Although political conditions vary between each nation, in all countries in the area (except for Nicaragua) the support of citizens to the idea that the president acalle to the opposition parties, one of the indicative features of the self -criticization of a political system, according to the investigators. This growth was greater in El Salvador, Costa Rica and the Dominican Republic, where that group almost reached half of the population, according to measurements of the Public opinion project of Latin America (Lapop) used in the report. “Vast sectors of citizenship agree on the reduction of political liberties, certainly a very worrying indicator,” reads the document, which also identifies an erosion of the weight and counterweight system by measures aimed at limiting judicial independence, to the control bodies and the press.
An analysis contained in the report reveals that the largest population groups in the Card region are the “populists”, a category that refers to individuals who express support to democracy, but that would also approve the concentration of power in a strong leader to solve the problems, although it does not fully comply with the rules of democratic. That group ranges between 37% and 60% in each country, with the exception of Guatemalans and Hondurans, which are distributed more equitably among extreme positions: authoritarian or convinced Democrats. The openly authoritarian are around 20% in the region and almost equate the convinced Democrats, except in Costa Rica, where the latter group represents 34% and the first 11%.

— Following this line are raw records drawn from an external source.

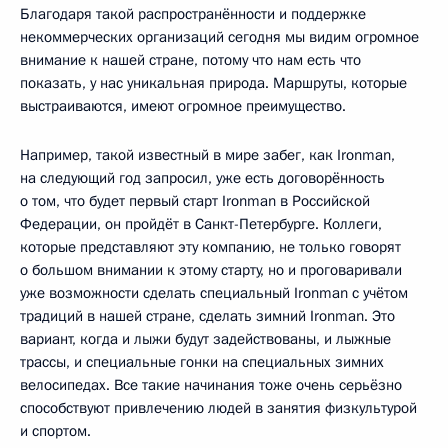
Благодаря такой распространённости и поддержке
некоммерческих организаций сегодня мы видим огромное
внимание к нашей стране, потому что нам есть что
показать, у нас уникальная природа. Маршруты, которые
выстраиваются, имеют огромное преимущество.
Например, такой известный в мире забег, как Ironman,
на следующий год запросил, уже есть договорённость
о том, что будет первый старт Ironman в Российской
Федерации, он пройдёт в Санкт-Петербурге. Коллеги,
которые представляют эту компанию, не только говорят
о большом внимании к этому старту, но и проговаривали
уже возможности сделать специальный Ironman с учётом
традиций в нашей стране, сделать зимний Ironman. Это
вариант, когда и лыжи будут задействованы, и лыжные
трассы, и специальные гонки на специальных зимних
велосипедах. Все такие начинания тоже очень серьёзно
способствуют привлечению людей в занятия физкультурой
и спортом.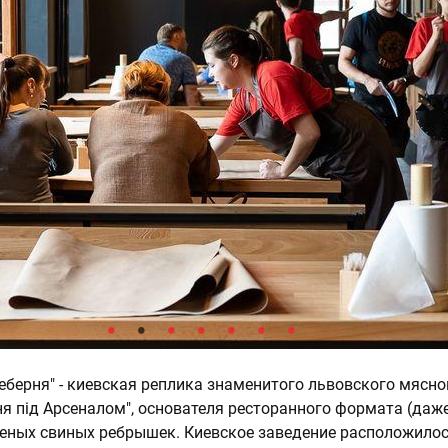
Реберня" - киевская реплика знаменитого львовского мясно
ня під Арсеналом", основателя ресторанного формата (даже
еных свиных ребрышек. Киевское заведение расположилос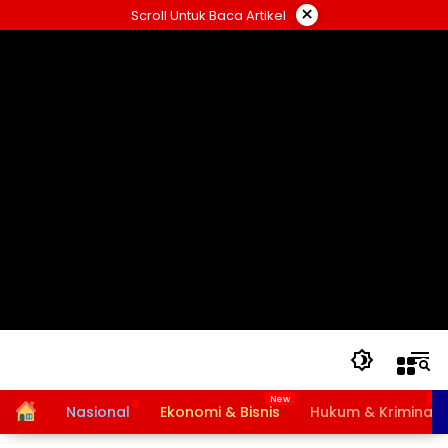
Langsung
×
Scroll Untuk Baca Artikel
ke
konten
Home
Nasional
Ekonomi & Bisnis
Hukum & Kriminal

Now the crisis that already identified the State Report of the region of 2021, when a deterioration of democratic institutionality and the strong blows to COVID-19 at times that had thought were to dedicate to celebrating 200 years of independence, is deeper and deeper. In the last four -year period there was an insufficient, erratic and dissimilar economic recovery, while social spending was contracted in health and education, which was reflected in less coverage of teaching and other basic services. “This is very serious for itself, but even more in the light of the demographic trend and the impact it can have on the productivity and quality of life of people in the coming years,” said Alberto Mora, coordinator of the report after the launch in the first week of May in Panama.

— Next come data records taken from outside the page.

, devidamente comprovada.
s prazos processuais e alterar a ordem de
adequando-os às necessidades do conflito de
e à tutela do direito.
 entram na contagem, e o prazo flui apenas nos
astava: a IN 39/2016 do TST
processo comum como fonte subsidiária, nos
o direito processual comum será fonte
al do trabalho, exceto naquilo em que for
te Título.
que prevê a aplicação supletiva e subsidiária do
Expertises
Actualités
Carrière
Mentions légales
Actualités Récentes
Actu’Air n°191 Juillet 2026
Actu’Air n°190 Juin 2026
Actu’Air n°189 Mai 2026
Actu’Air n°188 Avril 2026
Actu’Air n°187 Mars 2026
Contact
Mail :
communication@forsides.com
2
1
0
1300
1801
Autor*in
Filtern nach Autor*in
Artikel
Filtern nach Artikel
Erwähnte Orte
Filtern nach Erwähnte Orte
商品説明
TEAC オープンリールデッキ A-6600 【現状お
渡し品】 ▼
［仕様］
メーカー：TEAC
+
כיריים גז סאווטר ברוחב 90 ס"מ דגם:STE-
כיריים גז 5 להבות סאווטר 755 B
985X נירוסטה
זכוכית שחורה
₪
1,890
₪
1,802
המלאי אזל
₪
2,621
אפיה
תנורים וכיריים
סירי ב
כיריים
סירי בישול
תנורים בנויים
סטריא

The first edition of the report, in 1999, reported that children under 14 were 41% of the population, but now they are only 26%. The people of working age were then just over half and now represent two thirds, but the educational profile is low and the lack of opportunities pushed to migrate to one in nine, especially to the United States, where the new government promotes policies that threaten the rights of migrants and refugees, collects the compendium. Uncertainty surrounds the source of remittances, which in 2023 represented a quarter of the GDP of El Salvador, Honduras and Nicaragua, while in Guatemala they reached 20%. The average volumes of the region quintuplic those of Latin America, although the data of 2024 are to be seen and especially the effects of migratory pressures on remittances in 2025.
This cocktail of adverse factors compromises the illusions that sprouted with the peace agreements in the final layouts of the cold war. Institutional efforts, the promotion of civil liberties and the creation of economic opportunities for the great majorities were insufficient to support the demands of the population, the pressure of the dominant elites, of the populist attacks of authoritarian court. “If at that time pacification opened a hope for sustainable human development and democracy, today that hope has faded to a large extent,” the report ends.